- _Exercise prompt_
Line by line, repeat the material below exactly and leave the images out.

*** Information shown ***

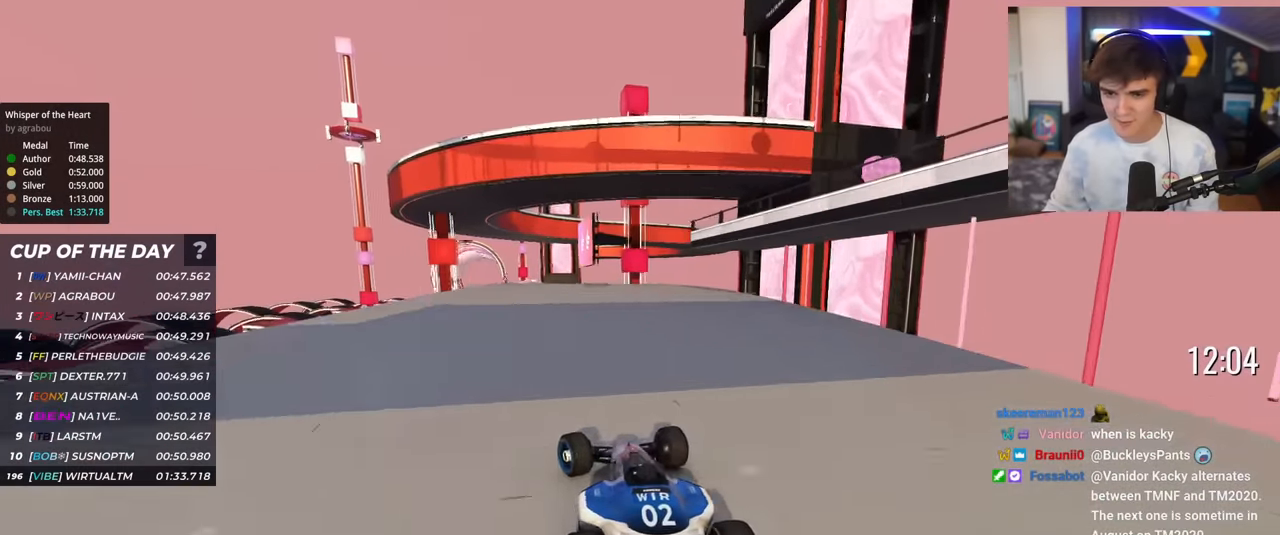
{"keys": ["up"], "events": [[50, "left", "up"], [100, "right", "down"], [250, "right", "up"]]}
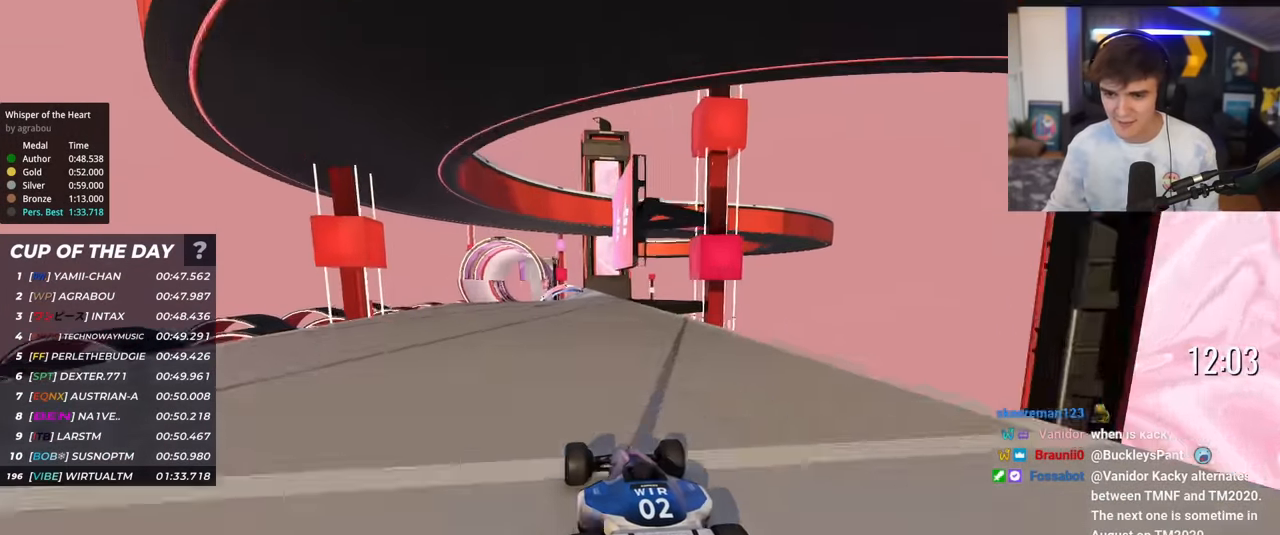
{"keys": ["up"], "events": [[67, "left", "down"], [167, "left", "up"]]}
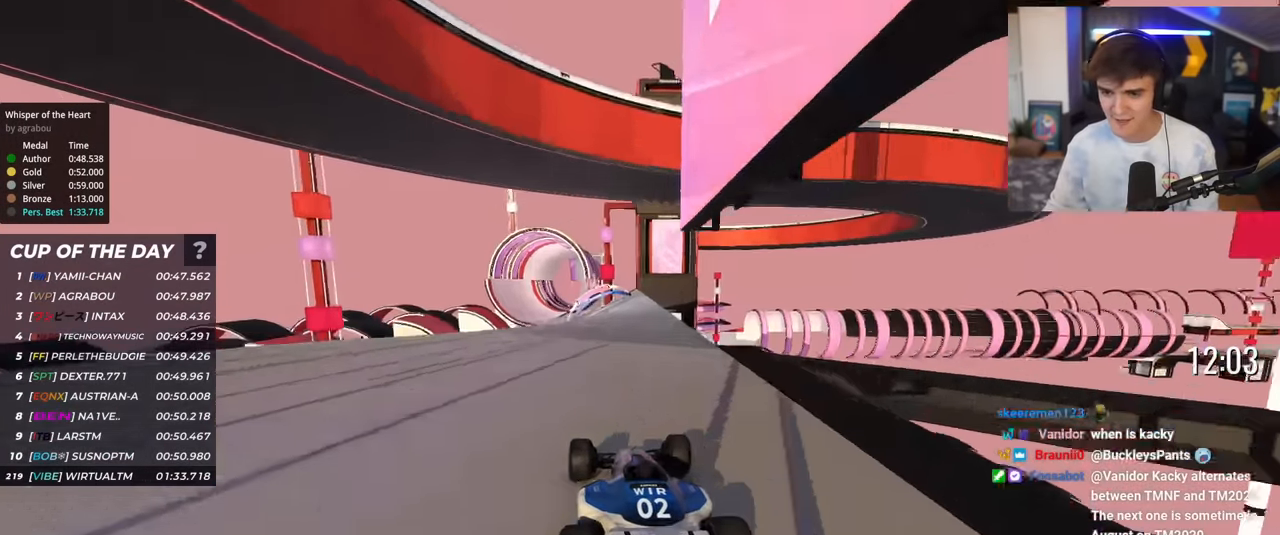
{"keys": ["up"], "events": [[267, "left", "down"], [317, "left", "up"]]}
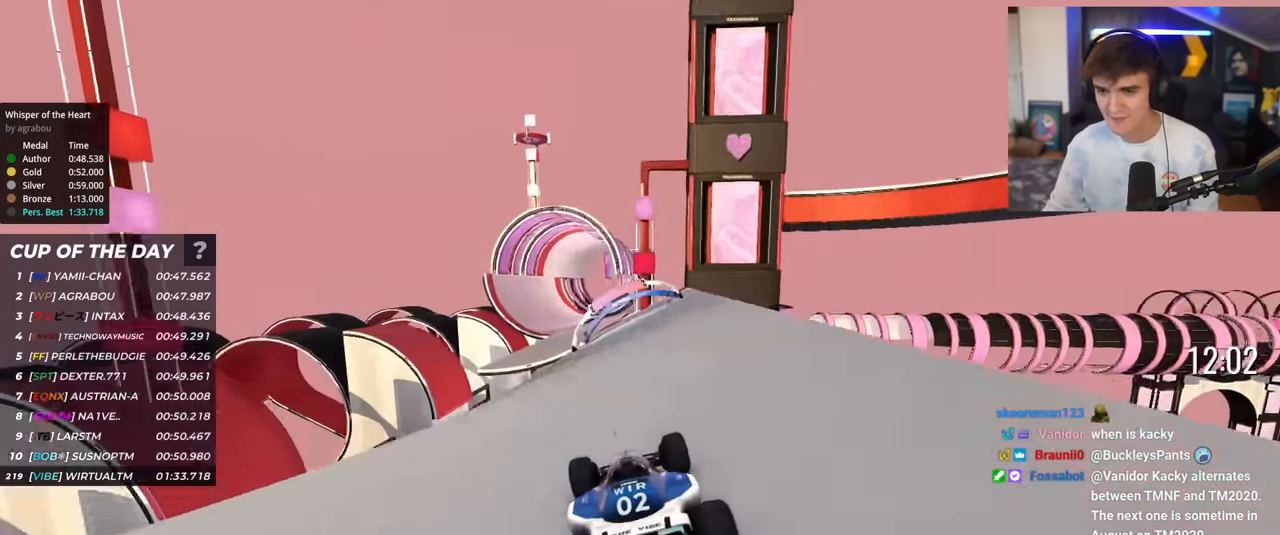
{"keys": ["left", "up"], "events": [[250, "left", "down"], [334, "left", "up"], [484, "left", "down"]]}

***

- _Reply_
{"keys": ["up"], "events": [[50, "left", "up"], [100, "right", "down"], [250, "right", "up"]]}
{"keys": ["up"], "events": [[67, "left", "down"], [167, "left", "up"]]}
{"keys": ["up"], "events": [[267, "left", "down"], [317, "left", "up"]]}
{"keys": ["left", "up"], "events": [[250, "left", "down"], [334, "left", "up"], [484, "left", "down"]]}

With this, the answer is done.